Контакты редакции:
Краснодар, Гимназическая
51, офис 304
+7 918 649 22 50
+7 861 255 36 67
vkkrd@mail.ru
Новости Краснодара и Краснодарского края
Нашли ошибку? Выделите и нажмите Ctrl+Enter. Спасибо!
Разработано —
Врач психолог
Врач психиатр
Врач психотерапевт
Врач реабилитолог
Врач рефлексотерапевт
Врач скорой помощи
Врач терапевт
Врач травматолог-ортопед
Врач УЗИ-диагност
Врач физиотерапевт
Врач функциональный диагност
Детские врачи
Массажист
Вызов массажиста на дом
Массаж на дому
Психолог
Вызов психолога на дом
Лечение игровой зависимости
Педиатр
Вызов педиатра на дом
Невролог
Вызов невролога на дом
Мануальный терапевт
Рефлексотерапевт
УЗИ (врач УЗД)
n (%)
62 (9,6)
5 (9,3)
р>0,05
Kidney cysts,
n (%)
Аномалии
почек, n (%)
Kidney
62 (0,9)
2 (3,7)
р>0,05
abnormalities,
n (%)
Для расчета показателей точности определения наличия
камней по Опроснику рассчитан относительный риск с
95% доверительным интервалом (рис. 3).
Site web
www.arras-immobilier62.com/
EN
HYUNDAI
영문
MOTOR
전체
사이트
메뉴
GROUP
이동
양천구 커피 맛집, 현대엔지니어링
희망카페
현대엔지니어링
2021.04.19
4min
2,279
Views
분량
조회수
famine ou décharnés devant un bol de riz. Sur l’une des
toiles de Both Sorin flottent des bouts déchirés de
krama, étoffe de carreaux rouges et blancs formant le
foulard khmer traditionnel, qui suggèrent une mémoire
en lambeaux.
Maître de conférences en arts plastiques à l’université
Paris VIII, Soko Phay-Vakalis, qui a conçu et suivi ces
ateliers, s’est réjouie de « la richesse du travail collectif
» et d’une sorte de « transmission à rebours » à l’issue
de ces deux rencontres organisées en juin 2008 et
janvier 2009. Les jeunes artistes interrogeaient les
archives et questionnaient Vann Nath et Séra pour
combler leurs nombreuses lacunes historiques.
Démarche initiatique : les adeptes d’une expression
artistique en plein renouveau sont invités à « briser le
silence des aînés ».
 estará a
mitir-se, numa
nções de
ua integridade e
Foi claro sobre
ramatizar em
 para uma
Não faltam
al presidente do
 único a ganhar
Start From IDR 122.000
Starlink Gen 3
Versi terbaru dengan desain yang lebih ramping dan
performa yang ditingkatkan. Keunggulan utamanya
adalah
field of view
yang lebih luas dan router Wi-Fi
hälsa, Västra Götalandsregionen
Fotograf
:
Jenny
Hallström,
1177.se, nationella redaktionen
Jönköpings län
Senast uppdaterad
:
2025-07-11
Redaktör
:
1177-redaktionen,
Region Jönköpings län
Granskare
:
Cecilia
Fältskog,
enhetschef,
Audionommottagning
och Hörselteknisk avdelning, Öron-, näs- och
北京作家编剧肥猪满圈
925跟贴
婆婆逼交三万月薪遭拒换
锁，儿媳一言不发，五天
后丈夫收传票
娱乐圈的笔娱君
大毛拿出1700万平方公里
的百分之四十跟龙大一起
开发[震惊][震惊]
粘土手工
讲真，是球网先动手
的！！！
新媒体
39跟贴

What the exercise asks: Every line above is to be transcribed exactly, with nothing missed.

Your response:
Контакты редакции:
Краснодар, Гимназическая
51, офис 304
+7 918 649 22 50
+7 861 255 36 67
vkkrd@mail.ru
Новости Краснодара и Краснодарского края
Нашли ошибку? Выделите и нажмите Ctrl+Enter. Спасибо!
Разработано —
Врач психолог
Врач психиатр
Врач психотерапевт
Врач реабилитолог
Врач рефлексотерапевт
Врач скорой помощи
Врач терапевт
Врач травматолог-ортопед
Врач УЗИ-диагност
Врач физиотерапевт
Врач функциональный диагност
Детские врачи
Массажист
Вызов массажиста на дом
Массаж на дому
Психолог
Вызов психолога на дом
Лечение игровой зависимости
Педиатр
Вызов педиатра на дом
Невролог
Вызов невролога на дом
Мануальный терапевт
Рефлексотерапевт
УЗИ (врач УЗД)
n (%)
62 (9,6)
5 (9,3)
р>0,05
Kidney cysts,
n (%)
Аномалии
почек, n (%)
Kidney
62 (0,9)
2 (3,7)
р>0,05
abnormalities,
n (%)
Для расчета показателей точности определения наличия
камней по Опроснику рассчитан относительный риск с
95% доверительным интервалом (рис. 3).
Site web
www.arras-immobilier62.com/
EN
HYUNDAI
영문
MOTOR
전체
사이트
메뉴
GROUP
이동
양천구 커피 맛집, 현대엔지니어링
희망카페
현대엔지니어링
2021.04.19
4min
2,279
Views
분량
조회수
famine ou décharnés devant un bol de riz. Sur l’une des
toiles de Both Sorin flottent des bouts déchirés de
krama, étoffe de carreaux rouges et blancs formant le
foulard khmer traditionnel, qui suggèrent une mémoire
en lambeaux.
Maître de conférences en arts plastiques à l’université
Paris VIII, Soko Phay-Vakalis, qui a conçu et suivi ces
ateliers, s’est réjouie de « la richesse du travail collectif
» et d’une sorte de « transmission à rebours » à l’issue
de ces deux rencontres organisées en juin 2008 et
janvier 2009. Les jeunes artistes interrogeaient les
archives et questionnaient Vann Nath et Séra pour
combler leurs nombreuses lacunes historiques.
Démarche initiatique : les adeptes d’une expression
artistique en plein renouveau sont invités à « briser le
silence des aînés ».
 estará a
mitir-se, numa
nções de
ua integridade e
Foi claro sobre
ramatizar em
 para uma
Não faltam
al presidente do
 único a ganhar
Start From IDR 122.000
Starlink Gen 3
Versi terbaru dengan desain yang lebih ramping dan
performa yang ditingkatkan. Keunggulan utamanya
adalah
field of view
yang lebih luas dan router Wi-Fi
hälsa, Västra Götalandsregionen
Fotograf
:
Jenny
Hallström,
1177.se, nationella redaktionen
Jönköpings län
Senast uppdaterad
:
2025-07-11
Redaktör
:
1177-redaktionen,
Region Jönköpings län
Granskare
:
Cecilia
Fältskog,
enhetschef,
Audionommottagning
och Hörselteknisk avdelning, Öron-, näs- och
北京作家编剧肥猪满圈
925跟贴
婆婆逼交三万月薪遭拒换
锁，儿媳一言不发，五天
后丈夫收传票
娱乐圈的笔娱君
大毛拿出1700万平方公里
的百分之四十跟龙大一起
开发[震惊][震惊]
粘土手工
讲真，是球网先动手
的！！！
新媒体
39跟贴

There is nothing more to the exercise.